Luis Felipe Ortega. Courtesy Museo Amparo

Luis Felipe Ortega. Courtesy Museo Amparo

Luis Felipe Ortega in El País and La Tempestad

May 26, 2022

Two articles have been published about the solo exhibition of artist Luis Felipe Ortega at the Museo Amparo in Puebla, Mexico, entitled ...y luego se tornará resquicio, which ended on May 23rd.

The first article, by Ricardo Pineda, published in La Tempestad, presents the virtual piece that the artist created for the exhibition. In it, he addresses the relationship of bodies and objects with the space and time that surrounds them, as well as with the sound that accompanies them. A view that is both absurd and dramatic, based on Samuel Beckett's theater, a recurring figure in Ortega's work.

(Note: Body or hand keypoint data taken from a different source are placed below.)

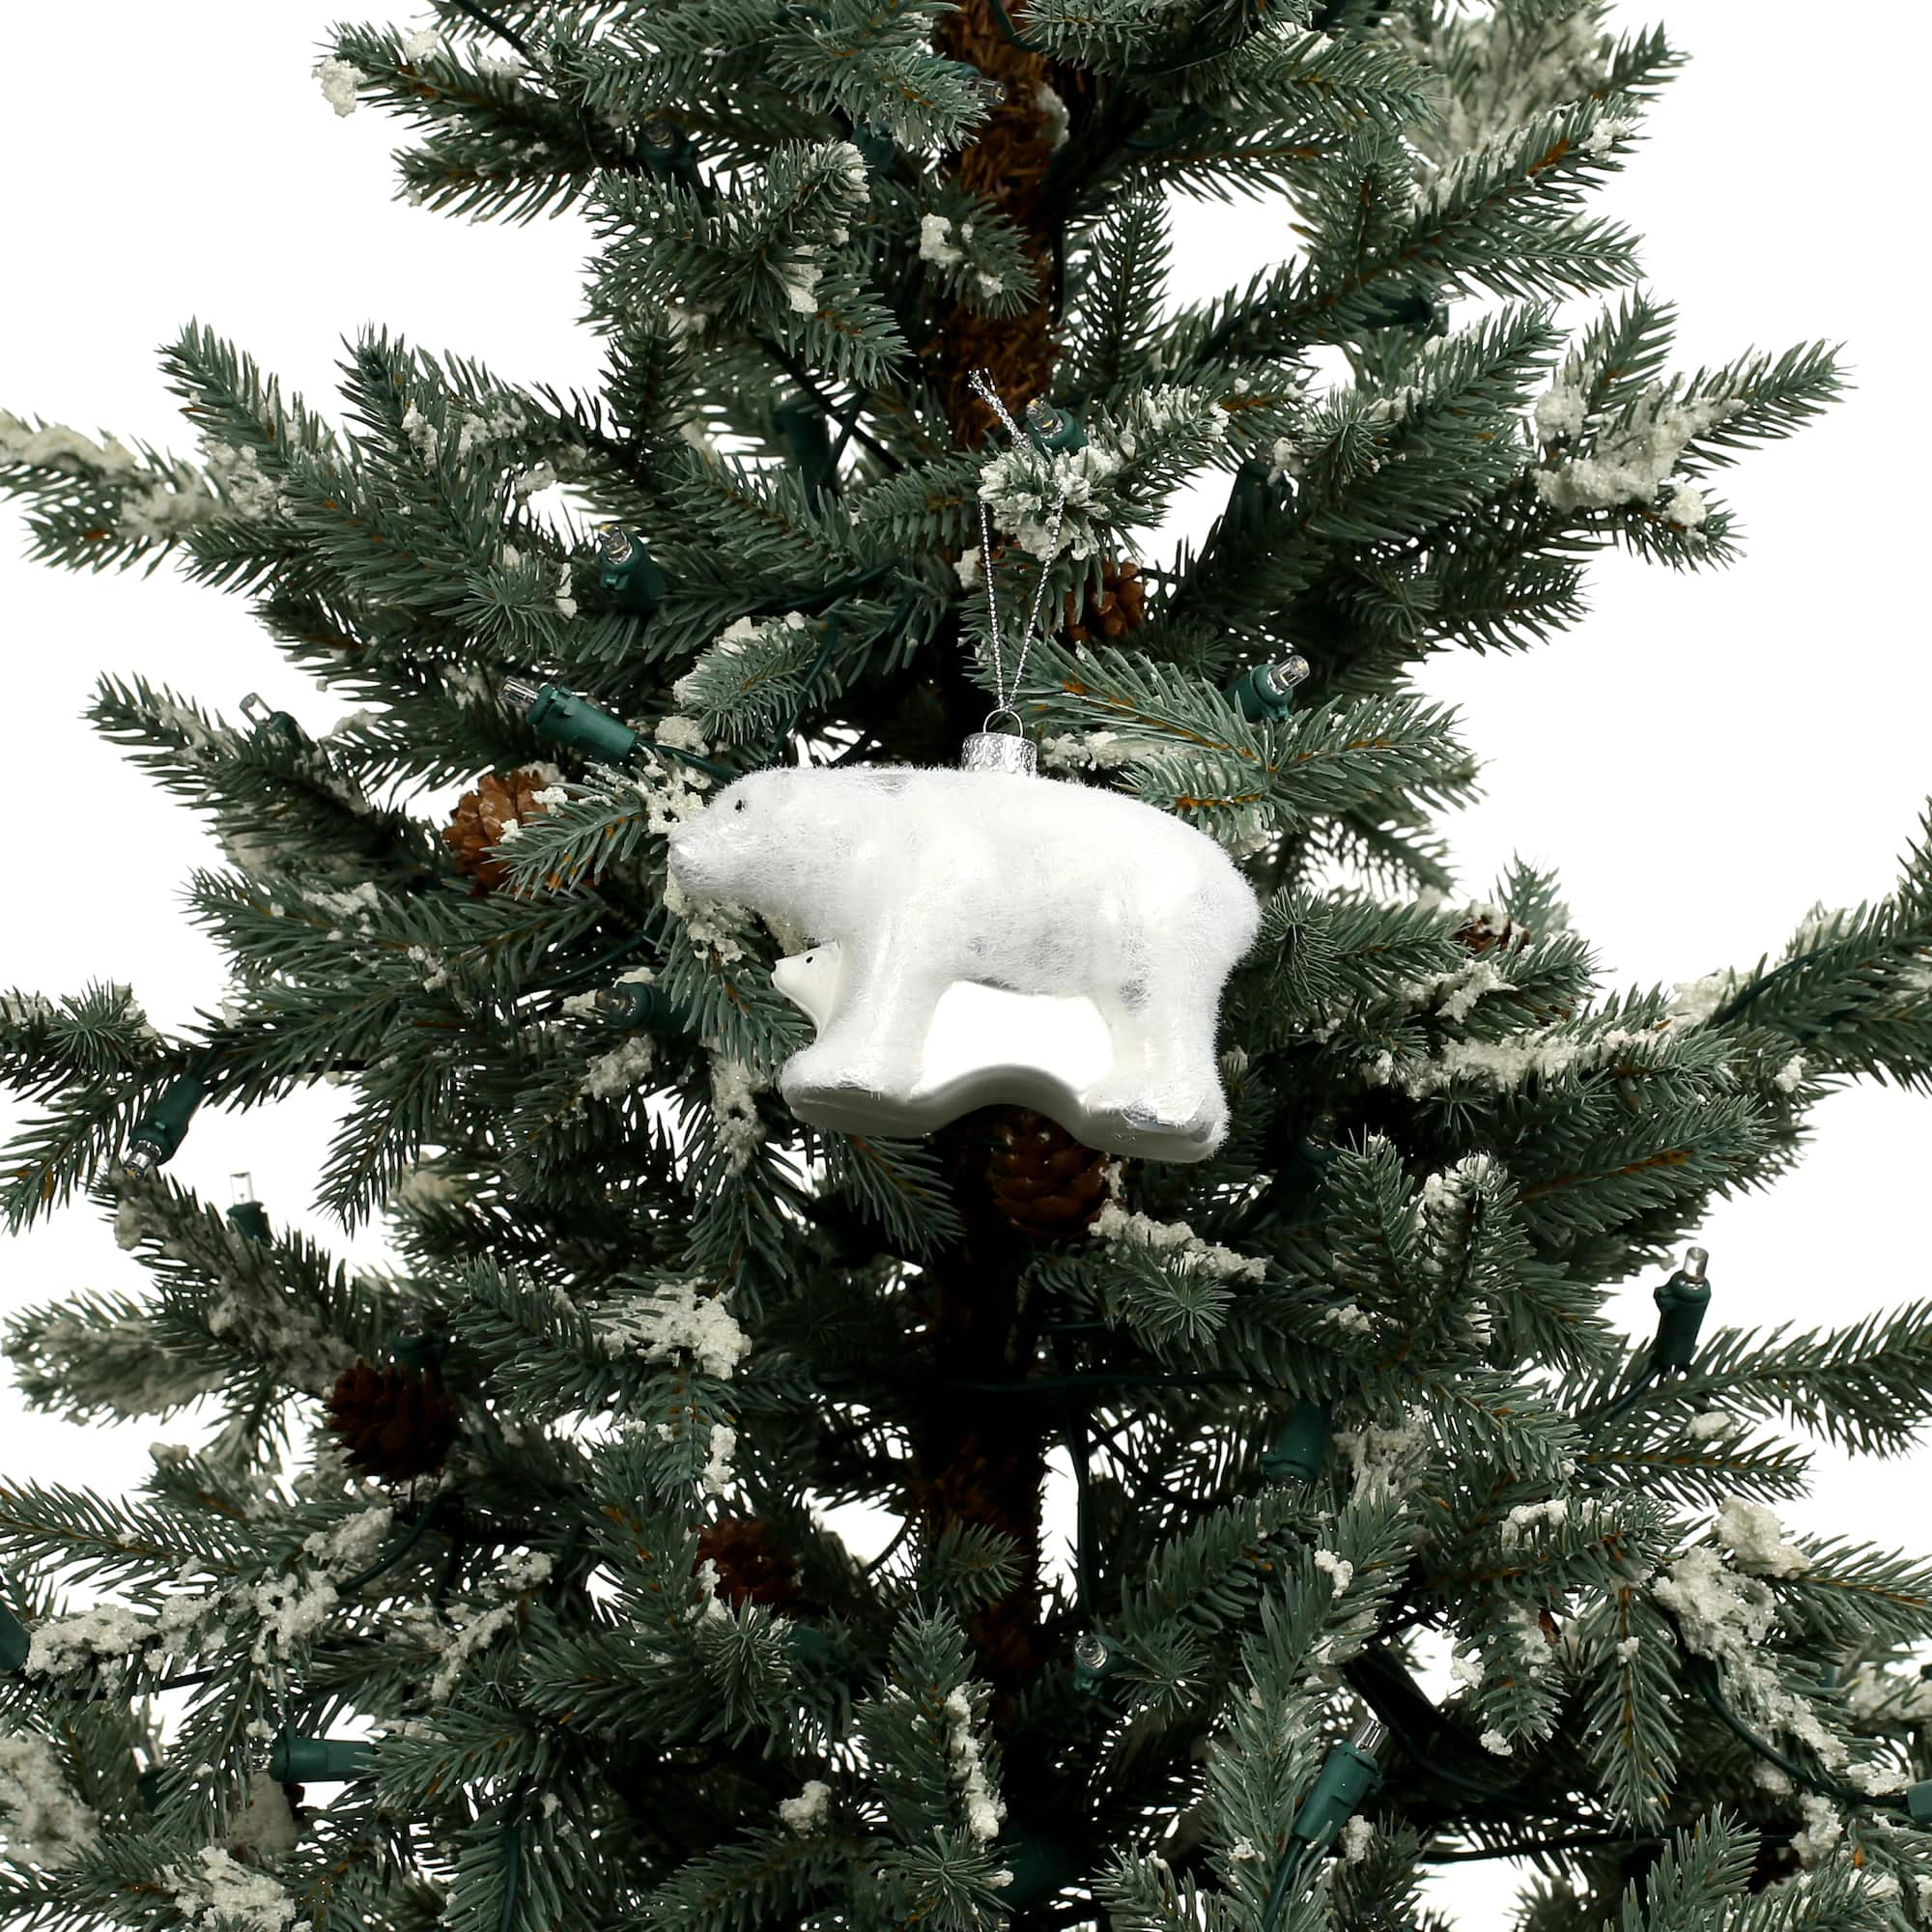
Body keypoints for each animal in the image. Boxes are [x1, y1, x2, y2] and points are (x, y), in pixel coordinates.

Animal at [665, 762, 1262, 1160]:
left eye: (737, 804)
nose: (676, 846)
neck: (865, 824)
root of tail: (1245, 903)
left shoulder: (917, 885)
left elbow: (893, 974)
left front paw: (835, 1078)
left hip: (1160, 920)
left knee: (1160, 1004)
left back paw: (1151, 1113)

The second article, also written by Ricardo Pineda, was published in El País, and contains the following quotes from the artist:

"It is usually believed that art is a matter of orientation, but art also has the function of disorienting, and much of what I do has the purpose of disorienting the everyday terrain."

"The horizon is a kind of game of how you approach it, from what you see to what you don't see. And that's why the history and problematic around the horizon is so long-lived. It is something that interests me in particular, and that I have been sensing, facing and confronting at different times. And the thing is that as the horizon moves or drifts away, the closer you get, the farther away you also get. I think it is a sense that art in general and contemporary art in particular has, or that I am interested in a specific way, which is: what you see only makes sense because it can lead you to what you do not see. And there enters a plane that is not metaphysical and is detonated from the experience in the place, in relation to the piece, which is appealing as the horizon, to a physical and mental mobility. If you want to stay in the plane you see or want to see, you don't move and you don't walk. That's why the material processes end up being so complex, because it will allow you different models of mobility, so that you can then intuit that there was something that is not entirely predetermined so that you can consume it, but at the same time that you have to produce it".